__Fragmento de lectura__
Parecía la consolidación de muchas aspiraciones. Setenta y seis crímenes dolosos en treinta días es mucho más de lo que ocurre en un estado normal, pero éste no lo es. Se trata de la sede de varios de los más buscados y más violentos narcos del país, con presencia e influencia internacional, de modo que podía decirse que estaba barato.
Sólo que como en las dietas, en mayo vino el rebote y registró un cincuenta por ciento más de lo que pasó en abril.
El gobernador Mario López Valdez reconoció la tendencia y la explicó: estábamos esperando que ocurriera algo así desde la detención de Joaquín Guzmán. Los reacomodos en los cárteles siempre traen secuelas de este tipo, pero le vamos a hacer frente, no vamos a permitir que se nos salga de control, dijo el mandatario.
Aquí es donde se advierte la debilidad de las instituciones. La dinámica de la seguridad o de la inseguridad está dictada por el activismo de la delincuencia y no por los mecanismos de control del estado. En los periodos de baja delictiva se puede hablar, en el mejor de los casos, de disuasión, pero no de avances en el combate al crimen organizado, cuyas agrupaciones o corrientes delictivas aparecen intactas apenas conviene a sus intereses, o apenas ven un resquicio para hacerlo. Y lo hacen con fuerza o con desenfado tales, que no les importa enfrentar o atacar a comandos militares, que en otros tiempos imponían el miedo suficiente como para que la célula se pusiese en fuga.
Por supuesto, ni los grupos delictivos han sido desmembrados, ni los delincuentes han sido sancionados, especialmente cuando se trata de asesinatos. La baja de efectividad del ministerio público en ese renglón sigue siendo dramática. Tanto, que irradia a otras acciones donde sí hay capacidad de respuesta, como el combate a los secuestros, que se siguen intentando a pesar de que todos los casos denunciados son solucionados sin daños físicos o económicos para la víctima. Es la percepción, que trabaja en contra de las autoridades.
MIENTE CARLOS GARDEL, SOBRE
TODO CUANDO SE LE DUPLICA
En 1974, cuando Abraham García Ibarra regresó a Sinaloa con la idea de revivir las viejas glorias de El Correo de la Tarde, convocó a quien se interesara en participar en cursillos gratuitos de periodismo, que se impartirían a partir del tres de junio de ese año, en el local de la avenida Alemán, casi esquina con Carvajal.
Ese lunes tres de junio estuvimos puntuales varios interesados, todos desconocidos entre sí.

__Instrucción de trabajo A__
Enumera todos los nombres de personas que aparecen en el fragmento sobre Sinaloa.
__Instrucción de trabajo B__
Transcribe del fragmento sobre Sinaloa el pasaje comprendido entre "Parecía la consolidación" y "pasó en abril.", ambos incluidos.
El listado es material independiente del fragmento sobre Sinaloa.

__Listado de datos__
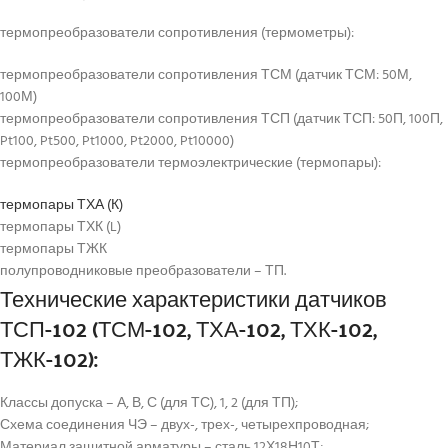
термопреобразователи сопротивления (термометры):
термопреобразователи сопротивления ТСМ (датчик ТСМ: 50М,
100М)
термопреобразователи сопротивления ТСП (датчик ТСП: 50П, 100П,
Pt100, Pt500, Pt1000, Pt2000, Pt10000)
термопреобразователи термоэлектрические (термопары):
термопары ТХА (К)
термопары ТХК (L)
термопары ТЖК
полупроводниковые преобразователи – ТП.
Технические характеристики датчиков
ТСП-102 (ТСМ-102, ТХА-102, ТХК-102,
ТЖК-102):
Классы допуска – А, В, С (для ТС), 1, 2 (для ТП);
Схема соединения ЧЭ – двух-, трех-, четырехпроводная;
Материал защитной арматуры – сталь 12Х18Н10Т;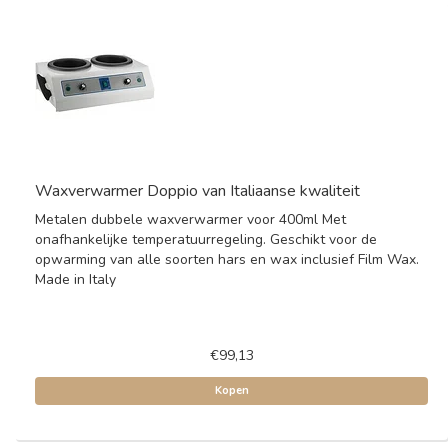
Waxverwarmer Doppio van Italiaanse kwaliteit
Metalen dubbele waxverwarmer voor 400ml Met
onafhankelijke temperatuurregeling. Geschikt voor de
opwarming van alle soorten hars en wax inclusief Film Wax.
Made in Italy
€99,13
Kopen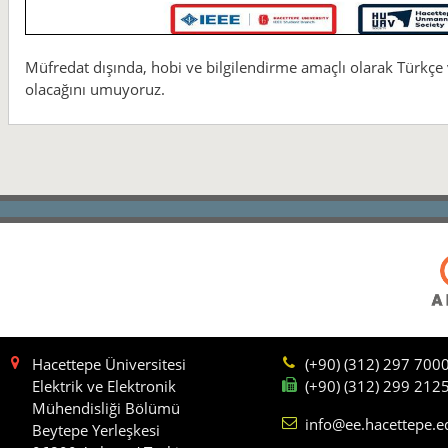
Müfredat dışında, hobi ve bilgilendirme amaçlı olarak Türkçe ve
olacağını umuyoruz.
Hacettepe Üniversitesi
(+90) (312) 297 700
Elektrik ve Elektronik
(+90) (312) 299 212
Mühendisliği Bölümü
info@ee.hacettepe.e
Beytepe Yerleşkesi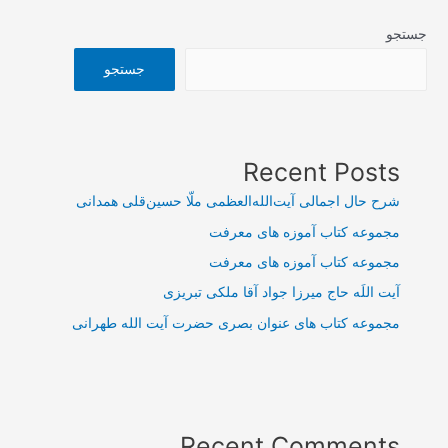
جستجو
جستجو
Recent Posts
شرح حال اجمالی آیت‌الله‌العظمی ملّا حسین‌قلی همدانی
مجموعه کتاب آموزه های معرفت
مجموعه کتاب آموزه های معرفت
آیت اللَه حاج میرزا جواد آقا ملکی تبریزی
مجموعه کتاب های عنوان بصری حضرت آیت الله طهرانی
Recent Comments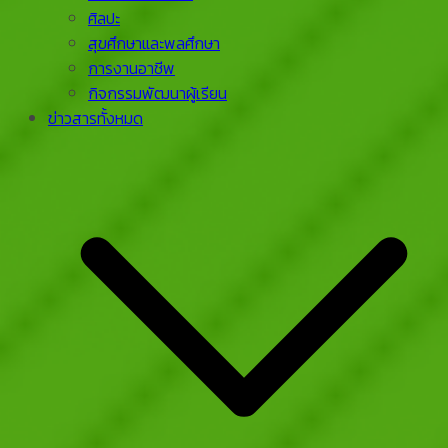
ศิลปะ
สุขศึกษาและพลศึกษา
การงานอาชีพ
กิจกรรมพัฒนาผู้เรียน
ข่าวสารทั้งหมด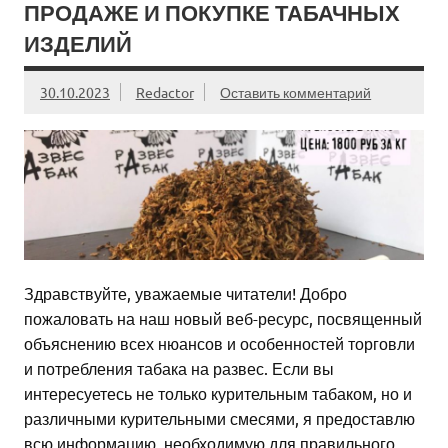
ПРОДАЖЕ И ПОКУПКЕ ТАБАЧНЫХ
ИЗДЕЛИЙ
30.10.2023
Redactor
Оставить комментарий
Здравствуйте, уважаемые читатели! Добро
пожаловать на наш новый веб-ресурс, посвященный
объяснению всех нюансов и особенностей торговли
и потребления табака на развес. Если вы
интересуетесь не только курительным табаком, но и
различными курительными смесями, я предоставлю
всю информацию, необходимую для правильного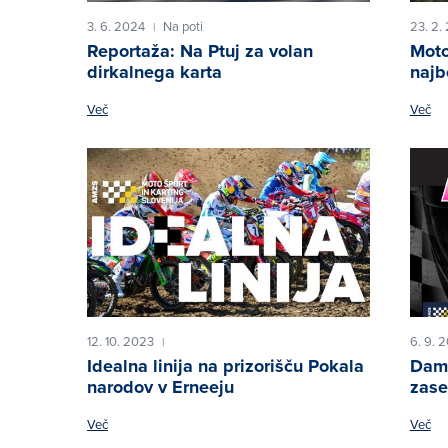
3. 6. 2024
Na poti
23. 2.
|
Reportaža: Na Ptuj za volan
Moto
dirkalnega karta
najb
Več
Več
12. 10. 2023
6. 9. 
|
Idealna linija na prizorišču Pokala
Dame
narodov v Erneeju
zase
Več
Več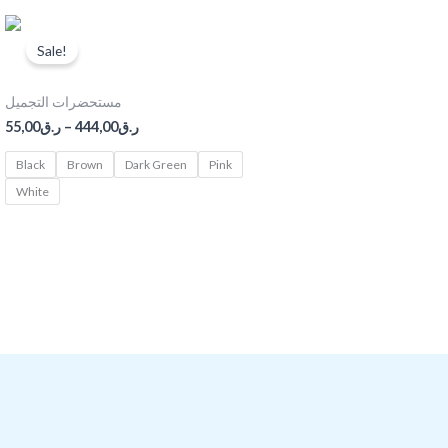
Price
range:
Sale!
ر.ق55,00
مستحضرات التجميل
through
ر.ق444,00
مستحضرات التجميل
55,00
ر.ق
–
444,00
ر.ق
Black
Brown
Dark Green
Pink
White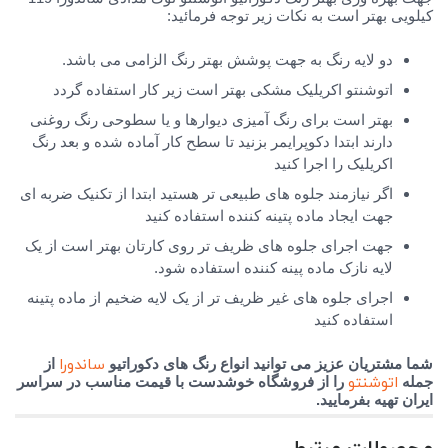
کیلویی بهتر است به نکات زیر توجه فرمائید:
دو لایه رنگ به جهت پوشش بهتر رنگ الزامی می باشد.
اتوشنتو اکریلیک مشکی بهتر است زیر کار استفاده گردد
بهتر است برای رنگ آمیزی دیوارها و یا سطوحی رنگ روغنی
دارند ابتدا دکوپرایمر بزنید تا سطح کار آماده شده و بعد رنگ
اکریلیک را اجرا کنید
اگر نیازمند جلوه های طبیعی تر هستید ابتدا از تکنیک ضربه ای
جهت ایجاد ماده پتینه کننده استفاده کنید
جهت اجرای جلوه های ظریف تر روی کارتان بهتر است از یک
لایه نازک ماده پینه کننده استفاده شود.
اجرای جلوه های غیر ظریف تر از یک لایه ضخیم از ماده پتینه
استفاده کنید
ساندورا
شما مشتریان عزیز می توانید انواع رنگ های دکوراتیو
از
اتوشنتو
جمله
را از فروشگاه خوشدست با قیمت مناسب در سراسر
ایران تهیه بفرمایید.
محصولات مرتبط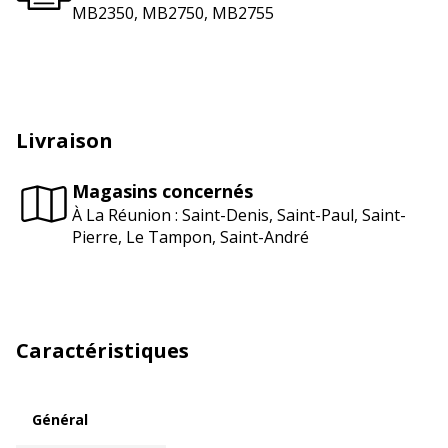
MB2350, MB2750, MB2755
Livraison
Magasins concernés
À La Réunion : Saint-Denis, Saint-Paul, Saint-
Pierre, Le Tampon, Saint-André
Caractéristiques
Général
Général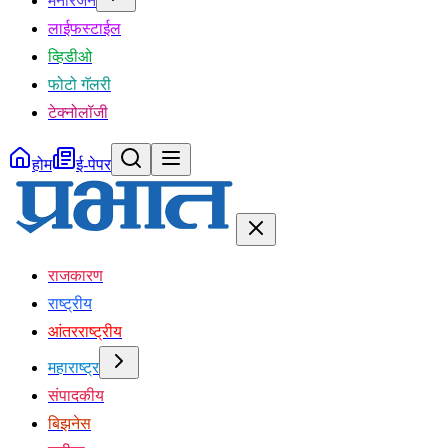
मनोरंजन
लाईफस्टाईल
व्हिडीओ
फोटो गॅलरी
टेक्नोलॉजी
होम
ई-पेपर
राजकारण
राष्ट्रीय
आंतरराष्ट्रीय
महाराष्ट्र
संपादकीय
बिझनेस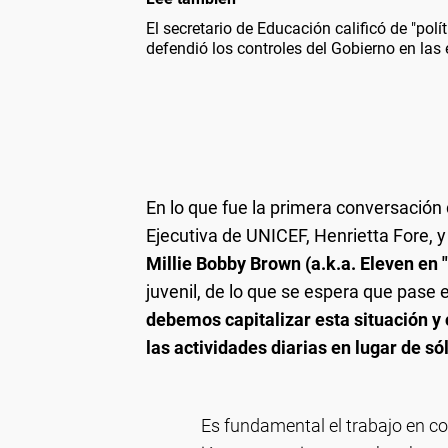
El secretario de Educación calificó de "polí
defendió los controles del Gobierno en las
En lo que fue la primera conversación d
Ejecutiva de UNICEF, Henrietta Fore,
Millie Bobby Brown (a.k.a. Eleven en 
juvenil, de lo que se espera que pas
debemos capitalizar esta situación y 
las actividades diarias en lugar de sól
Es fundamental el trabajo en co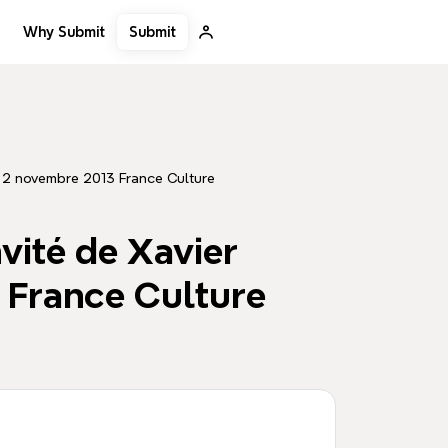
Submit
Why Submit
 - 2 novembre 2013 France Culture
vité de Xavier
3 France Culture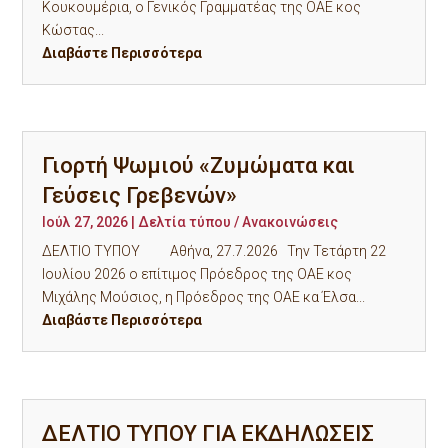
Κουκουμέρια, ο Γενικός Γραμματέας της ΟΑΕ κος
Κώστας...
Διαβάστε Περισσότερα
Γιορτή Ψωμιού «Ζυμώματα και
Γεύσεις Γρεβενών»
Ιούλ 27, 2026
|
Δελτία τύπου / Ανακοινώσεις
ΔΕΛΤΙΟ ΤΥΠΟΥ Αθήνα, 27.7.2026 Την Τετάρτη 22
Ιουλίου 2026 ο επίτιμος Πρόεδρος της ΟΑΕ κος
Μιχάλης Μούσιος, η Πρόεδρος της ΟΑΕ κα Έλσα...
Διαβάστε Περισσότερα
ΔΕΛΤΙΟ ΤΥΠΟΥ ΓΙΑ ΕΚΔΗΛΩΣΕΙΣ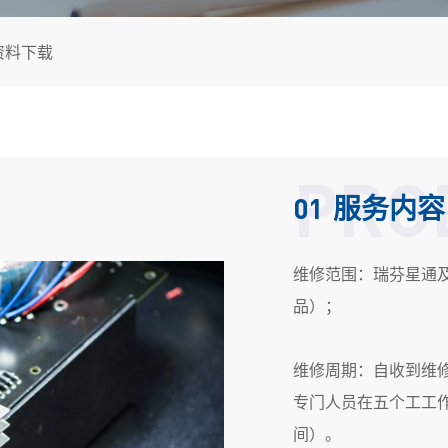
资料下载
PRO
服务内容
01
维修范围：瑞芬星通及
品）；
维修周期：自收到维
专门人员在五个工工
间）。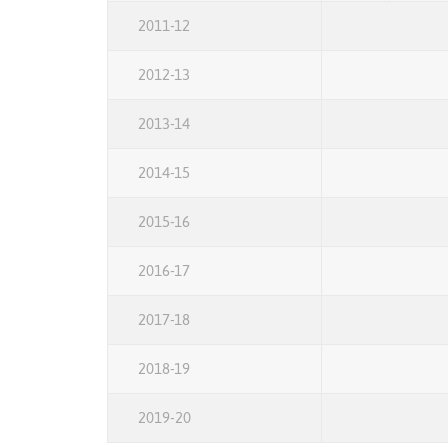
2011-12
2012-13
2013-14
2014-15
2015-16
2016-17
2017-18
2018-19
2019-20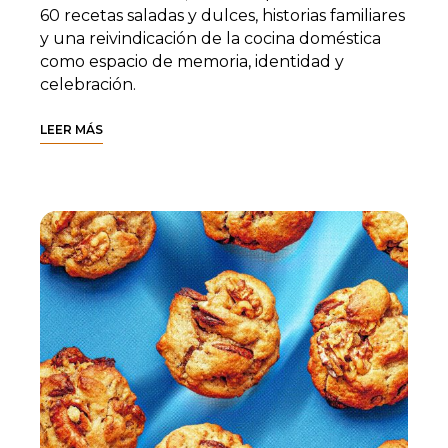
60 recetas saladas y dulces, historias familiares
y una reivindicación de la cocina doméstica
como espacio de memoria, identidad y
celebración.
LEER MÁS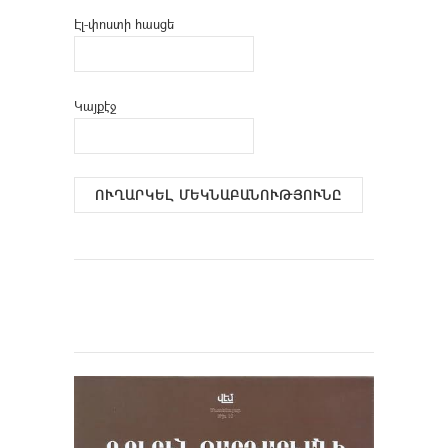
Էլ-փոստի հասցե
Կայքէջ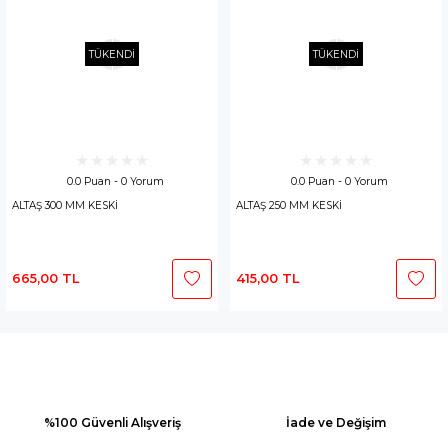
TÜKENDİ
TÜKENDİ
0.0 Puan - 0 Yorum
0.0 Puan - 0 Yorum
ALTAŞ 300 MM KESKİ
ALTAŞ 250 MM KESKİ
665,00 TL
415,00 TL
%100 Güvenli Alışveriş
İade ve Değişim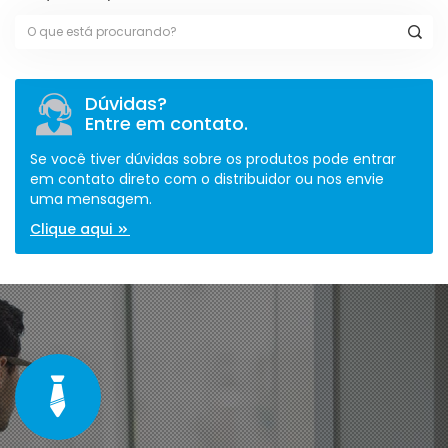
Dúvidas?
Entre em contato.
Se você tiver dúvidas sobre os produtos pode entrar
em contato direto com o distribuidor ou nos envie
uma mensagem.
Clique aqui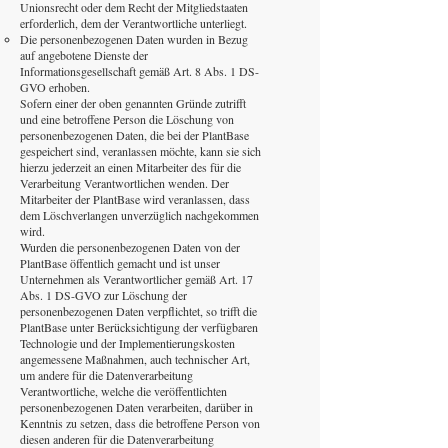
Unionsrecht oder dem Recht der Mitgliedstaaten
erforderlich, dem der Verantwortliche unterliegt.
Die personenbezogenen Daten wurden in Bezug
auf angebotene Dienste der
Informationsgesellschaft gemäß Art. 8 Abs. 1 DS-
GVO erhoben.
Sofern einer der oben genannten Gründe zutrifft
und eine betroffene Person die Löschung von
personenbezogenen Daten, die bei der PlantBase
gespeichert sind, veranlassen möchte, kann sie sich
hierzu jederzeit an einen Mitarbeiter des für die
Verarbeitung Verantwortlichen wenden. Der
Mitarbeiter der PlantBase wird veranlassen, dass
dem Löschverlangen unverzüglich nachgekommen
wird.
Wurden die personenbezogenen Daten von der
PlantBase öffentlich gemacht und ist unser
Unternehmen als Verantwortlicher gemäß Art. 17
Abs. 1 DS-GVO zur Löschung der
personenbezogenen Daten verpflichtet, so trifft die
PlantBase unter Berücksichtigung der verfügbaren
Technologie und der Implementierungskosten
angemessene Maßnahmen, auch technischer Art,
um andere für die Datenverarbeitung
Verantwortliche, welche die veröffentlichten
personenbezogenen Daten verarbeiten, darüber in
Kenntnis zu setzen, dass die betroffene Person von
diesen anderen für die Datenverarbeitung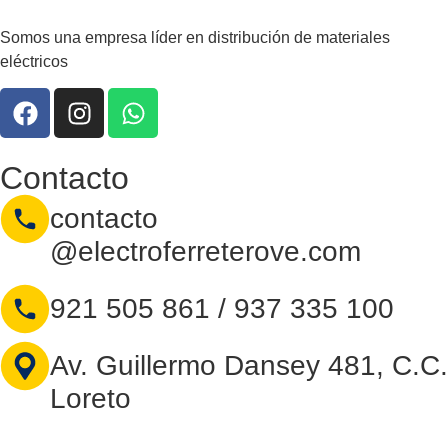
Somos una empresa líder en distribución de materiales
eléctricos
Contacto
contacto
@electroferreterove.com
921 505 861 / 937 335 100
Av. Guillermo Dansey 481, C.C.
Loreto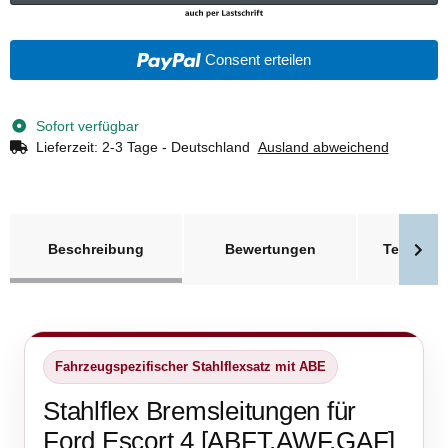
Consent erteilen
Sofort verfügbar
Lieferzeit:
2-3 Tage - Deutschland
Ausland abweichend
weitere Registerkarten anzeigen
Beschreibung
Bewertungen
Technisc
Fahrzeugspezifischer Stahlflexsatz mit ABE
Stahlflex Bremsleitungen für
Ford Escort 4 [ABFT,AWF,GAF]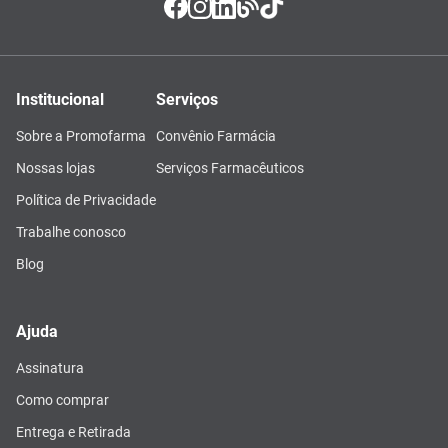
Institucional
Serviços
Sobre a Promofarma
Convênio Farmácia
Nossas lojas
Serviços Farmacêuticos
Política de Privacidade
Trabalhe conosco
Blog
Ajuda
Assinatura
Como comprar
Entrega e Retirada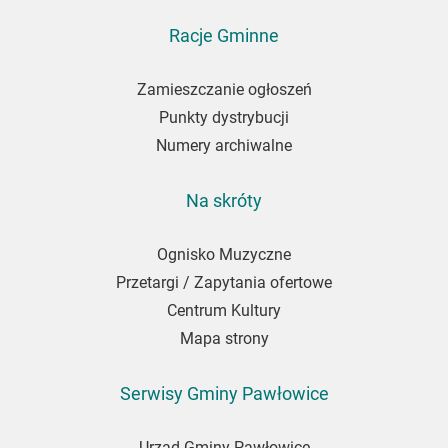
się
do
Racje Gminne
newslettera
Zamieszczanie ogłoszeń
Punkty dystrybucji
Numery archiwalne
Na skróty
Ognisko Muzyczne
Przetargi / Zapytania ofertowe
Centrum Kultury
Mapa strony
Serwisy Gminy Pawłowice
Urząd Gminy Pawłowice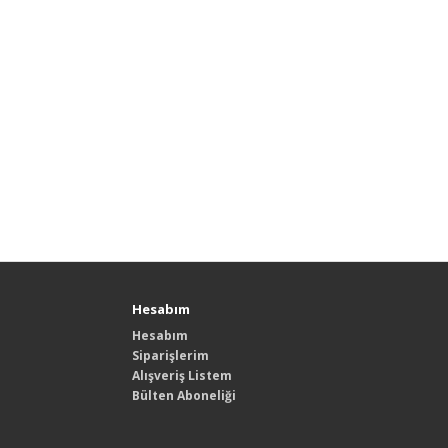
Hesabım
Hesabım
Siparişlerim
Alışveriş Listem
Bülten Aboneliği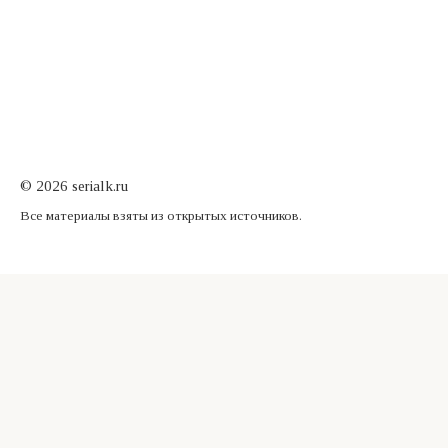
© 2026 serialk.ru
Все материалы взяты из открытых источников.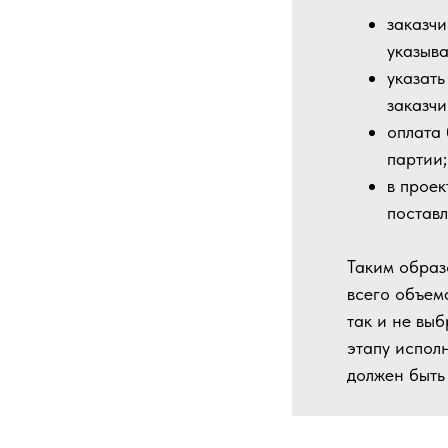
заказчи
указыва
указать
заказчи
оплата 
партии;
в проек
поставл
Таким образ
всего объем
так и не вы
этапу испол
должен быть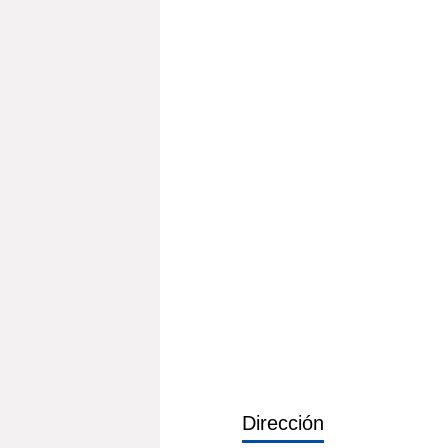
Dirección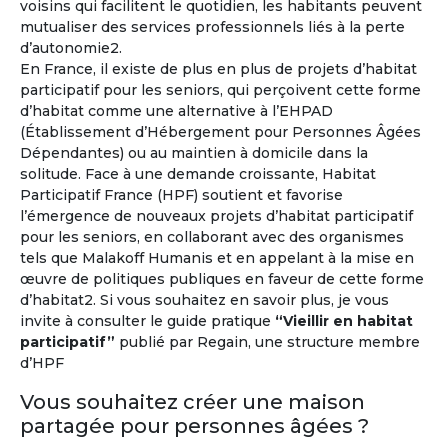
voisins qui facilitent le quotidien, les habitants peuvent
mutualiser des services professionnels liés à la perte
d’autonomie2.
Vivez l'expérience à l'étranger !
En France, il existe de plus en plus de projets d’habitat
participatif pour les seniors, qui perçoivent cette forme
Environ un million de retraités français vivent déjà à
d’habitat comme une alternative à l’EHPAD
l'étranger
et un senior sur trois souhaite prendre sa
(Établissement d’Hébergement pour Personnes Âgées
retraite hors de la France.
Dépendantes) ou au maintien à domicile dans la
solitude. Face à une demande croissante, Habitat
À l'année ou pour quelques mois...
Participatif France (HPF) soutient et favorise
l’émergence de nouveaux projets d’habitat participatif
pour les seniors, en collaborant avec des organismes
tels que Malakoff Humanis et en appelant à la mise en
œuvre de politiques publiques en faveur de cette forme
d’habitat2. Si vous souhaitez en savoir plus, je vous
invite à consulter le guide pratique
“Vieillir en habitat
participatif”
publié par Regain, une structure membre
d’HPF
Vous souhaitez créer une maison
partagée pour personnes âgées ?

__Área de respuesta A__
- Mario López Valdez
- Joaquín Guzmán
- Carlos Gardel
- Abraham García Ibarra

__Área de respuesta B__
Parecía la consolidación de muchas aspiraciones. Setenta y seis crímenes dolosos en treinta días es mucho más de lo que ocurre en un estado normal, pero éste no lo es. Se trata de la sede de varios de los más buscados y más violentos narcos del país, con presencia e influencia internacional, de modo que podía decirse que estaba barato.
Sólo que como en las dietas, en mayo vino el rebote y registró un cincuenta por ciento más de lo que pasó en abril.